* **PROBLEM DESCRIPTION**
Give back every record below word for word, with the pictures omitted.

RECORDS SUPPLIED section start

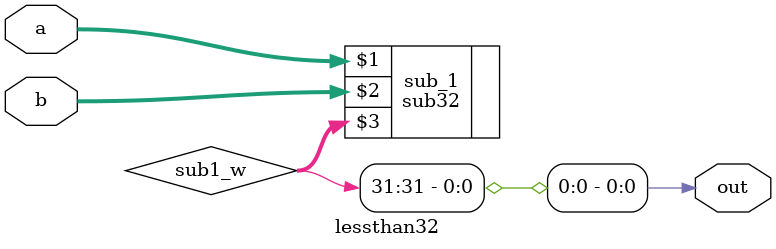
<source format=v>
module lessthan32 (a, b, out);
input [31:0] a;
input [31:0] b;
output [31:0] out;

wire [31:0] sub1_w;

localparam one = 1'b1;

sub32 sub_1(a, b, sub1_w);
and and_1(out[0], sub1_w[31], one);

endmodule
</source>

RECORDS SUPPLIED section end

* **ANSWER SPACE**
<source format=v>
module lessthan32 (a, b, out);
input [31:0] a;
input [31:0] b;
output [31:0] out;

wire [31:0] sub1_w;

localparam one = 1'b1;

sub32 sub_1(a, b, sub1_w);
and and_1(out[0], sub1_w[31], one);

endmodule
</source>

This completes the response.